Zo behoud je de brandwerendheid van een wand

brandwerendheid

De brandwerendheid staat voor de tijd die een constructie (bijvoorbeeld een wand, deur of glasvlak) een brand tegen kan houden. Een brandproef bepaalt de brandwerendheid. De constructie wordt voor een oven geplaatst. De oven verhoogt de temperatuur in een uur tot 950° Celsius. Bezwijkt de constructie niet en wat is de temperatuur van de constructie tijdens de proef? De tijdsduur dat de constructie aan de eisen voldoet wordt de brandwerendheid genoemd (bijvoorbeeld 30 of 60 minuten).

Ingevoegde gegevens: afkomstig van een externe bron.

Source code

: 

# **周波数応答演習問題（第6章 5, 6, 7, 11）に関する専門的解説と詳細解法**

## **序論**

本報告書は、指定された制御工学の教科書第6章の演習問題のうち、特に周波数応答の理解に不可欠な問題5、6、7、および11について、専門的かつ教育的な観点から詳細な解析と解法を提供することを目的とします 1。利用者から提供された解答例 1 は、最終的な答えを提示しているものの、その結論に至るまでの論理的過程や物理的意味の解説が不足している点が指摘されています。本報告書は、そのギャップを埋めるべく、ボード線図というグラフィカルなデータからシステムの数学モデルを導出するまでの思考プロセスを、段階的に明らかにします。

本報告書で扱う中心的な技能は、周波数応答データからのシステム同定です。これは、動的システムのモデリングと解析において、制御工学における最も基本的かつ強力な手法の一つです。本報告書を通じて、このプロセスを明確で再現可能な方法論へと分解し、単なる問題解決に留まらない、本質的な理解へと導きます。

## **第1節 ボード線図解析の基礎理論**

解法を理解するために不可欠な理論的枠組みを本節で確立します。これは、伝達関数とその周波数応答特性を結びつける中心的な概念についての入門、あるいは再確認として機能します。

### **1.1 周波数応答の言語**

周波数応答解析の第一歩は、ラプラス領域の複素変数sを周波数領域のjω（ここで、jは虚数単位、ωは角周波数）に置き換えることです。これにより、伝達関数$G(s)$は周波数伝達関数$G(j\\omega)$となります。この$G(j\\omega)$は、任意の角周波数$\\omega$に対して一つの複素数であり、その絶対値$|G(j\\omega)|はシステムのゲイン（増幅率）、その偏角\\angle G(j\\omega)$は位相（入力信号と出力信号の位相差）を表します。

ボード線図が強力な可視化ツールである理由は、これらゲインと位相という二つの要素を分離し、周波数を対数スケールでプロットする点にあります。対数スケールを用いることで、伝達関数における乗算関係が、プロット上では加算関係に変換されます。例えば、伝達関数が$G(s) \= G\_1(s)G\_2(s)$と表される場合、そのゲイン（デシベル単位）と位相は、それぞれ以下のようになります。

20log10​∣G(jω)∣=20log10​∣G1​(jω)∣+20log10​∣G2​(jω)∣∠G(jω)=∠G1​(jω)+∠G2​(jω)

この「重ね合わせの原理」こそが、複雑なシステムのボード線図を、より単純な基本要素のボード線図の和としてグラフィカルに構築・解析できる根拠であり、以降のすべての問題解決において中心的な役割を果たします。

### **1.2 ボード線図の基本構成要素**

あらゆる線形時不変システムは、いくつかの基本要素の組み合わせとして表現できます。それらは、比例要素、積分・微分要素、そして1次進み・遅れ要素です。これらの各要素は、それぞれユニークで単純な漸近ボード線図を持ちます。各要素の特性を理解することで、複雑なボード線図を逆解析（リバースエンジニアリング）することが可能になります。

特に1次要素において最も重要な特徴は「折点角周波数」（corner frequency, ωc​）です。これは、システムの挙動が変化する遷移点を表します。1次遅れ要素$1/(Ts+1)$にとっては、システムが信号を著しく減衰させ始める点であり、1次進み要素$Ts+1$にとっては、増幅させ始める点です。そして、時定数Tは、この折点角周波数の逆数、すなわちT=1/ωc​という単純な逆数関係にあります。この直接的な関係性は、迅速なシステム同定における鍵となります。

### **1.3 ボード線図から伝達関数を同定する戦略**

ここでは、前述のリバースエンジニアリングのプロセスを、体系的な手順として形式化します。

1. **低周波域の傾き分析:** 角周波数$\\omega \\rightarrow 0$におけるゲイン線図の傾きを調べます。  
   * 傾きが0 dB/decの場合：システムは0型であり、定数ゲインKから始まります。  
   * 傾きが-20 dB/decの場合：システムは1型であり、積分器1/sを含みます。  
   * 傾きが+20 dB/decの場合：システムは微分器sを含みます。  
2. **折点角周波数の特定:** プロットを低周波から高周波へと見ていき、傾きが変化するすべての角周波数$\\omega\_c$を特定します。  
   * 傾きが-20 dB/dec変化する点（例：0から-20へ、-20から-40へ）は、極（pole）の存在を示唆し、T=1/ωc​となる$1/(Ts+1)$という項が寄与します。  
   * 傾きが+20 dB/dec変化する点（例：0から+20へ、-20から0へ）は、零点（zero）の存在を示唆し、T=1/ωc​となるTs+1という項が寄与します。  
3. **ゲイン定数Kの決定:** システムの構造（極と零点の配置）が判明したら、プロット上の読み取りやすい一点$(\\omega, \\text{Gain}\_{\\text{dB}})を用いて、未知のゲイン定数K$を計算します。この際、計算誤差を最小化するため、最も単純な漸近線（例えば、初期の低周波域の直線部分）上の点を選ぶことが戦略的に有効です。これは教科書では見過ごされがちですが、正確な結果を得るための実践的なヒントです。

Brandwerendheid vergroten: voorkom uitbreiding van brand

Een brandwerende wand maakt altijd onderdeel uit van een pakket brandveiligheidsmaatregelen in je gebouw. Goed functionerende brandwerende wanden voorkomen branduitbreiding. Je zorgt dan voor een veilig gebouw. Een gebouw dat veilig te ontruimen is bovendien. Absoluut een belangrijk onderdeel voor je veiligheid dus!

Relevante aspecten bij brandwerendheid

Een wand is pas voldoende brandwerend als je alle onderdelen van de wand voldoende brandwerend maakt. Een brandwerende wand bestaat uit vier onderdelen: 

  1. de wand zelf
  2. de aansluitingen van de wand op de aangrenzende constructies;
  3. de zichtbare ‘openingen’ in de wand, zoals brandwerende deuren en ramen;
  4. de ‘niet zichtbare openingen’ in de wand, zoals de brandwerende wanddoorvoeringen (WADO) van leidingen en kanalen.

De regelgeving in het Bouwbesluit

Als de bouwregelgeving eisen stelt aan de brandwerendheid van een wand, geldt hiervoor het Bouwbesluit. Het Bouwbesluit stelt eisen aan de mate waarin jouw brandwerende wand bestand is tegen vuurbelasting. Dit is de weerstand tegen branddoorslag. Het Bouwbesluit onderscheidt een branddoorslag van 30 minuten en 60 minuten. Behalve de weerstand tegen branddoorslag gaat het Bouwbesluit ook over de weerstand tegen brandoverslag. Brandoverslag is de uitbreiding van een brand van de ene ruimte naar een andere ruimte, uitsluitend via de buitenlucht. De weerstand tegen branddoorslag en brandoverslag staat bekend als de wbdbo.

Vergunning en handhaving

De brandwerendheid van een wand staat in de vergunningstekeningen. De brandwerende materialen van de wand moeten voldoen aan de vereiste brand- en rookklassen. In opdracht van de gemeente kan de brandweer controleren of alle brandveiligheidsmaatregelen in het gebouw functioneren. Als dat niet zo is, zal de gemeente handhavend optreden om de brandveiligheid weer terug te brengen.

Risico’s bij regulier gebruik en brand

In de loop van de tijd kunnen onderdelen van een brandwerende wand verouderen waardoor de brandwerendheid afneemt. Daarbij neemt de brandwerendheid af als je aanpassingen verricht aan de wand. Een monteur kan vaak niet volgens het montagevoorschrift werken. Hierdoor kunnen naden en kieren ontstaan en dat is funest voor de brandwerendheid. Ga maar na: er kan lucht door die naden en kieren wat de brand juist aanwakkert. De brand breidt zich zo sneller uit dan voorzien in het ontwerp. Daarmee komt de veiligheid van mensen in het geding. Daarnaast brengt de brand zo grotere directe schade toe aan je gebouw.

Aandachtspunten om brandwerendheid acceptabel te houden

Zorg ervoor dat je als eindverantwoordelijke op de hoogte bent van de brandwerende eisen van je gebouw. Via een periodieke visuele inspectie kun je de meeste risico’s inventariseren. Denk goed na bij onderhoudswerkzaamheden aan je wanden. Gebruik materialen die je makkelijk kunt monteren, maar kijk vooral ook naar de brandwerendheid. Je denkt er liever niet aan, maar stel dat er brand uitbreekt, dan wil je de schade beperken. Benoem daarom bij verbouwingen altijd expliciet het behoud van de brandwerendheid. Hou daarnaast toezicht op de juiste uitvoering, zoals beschreven in het productcertificaat of de verwerkingsvoorschriften van het product. Met brand wil je geen risico’s nemen.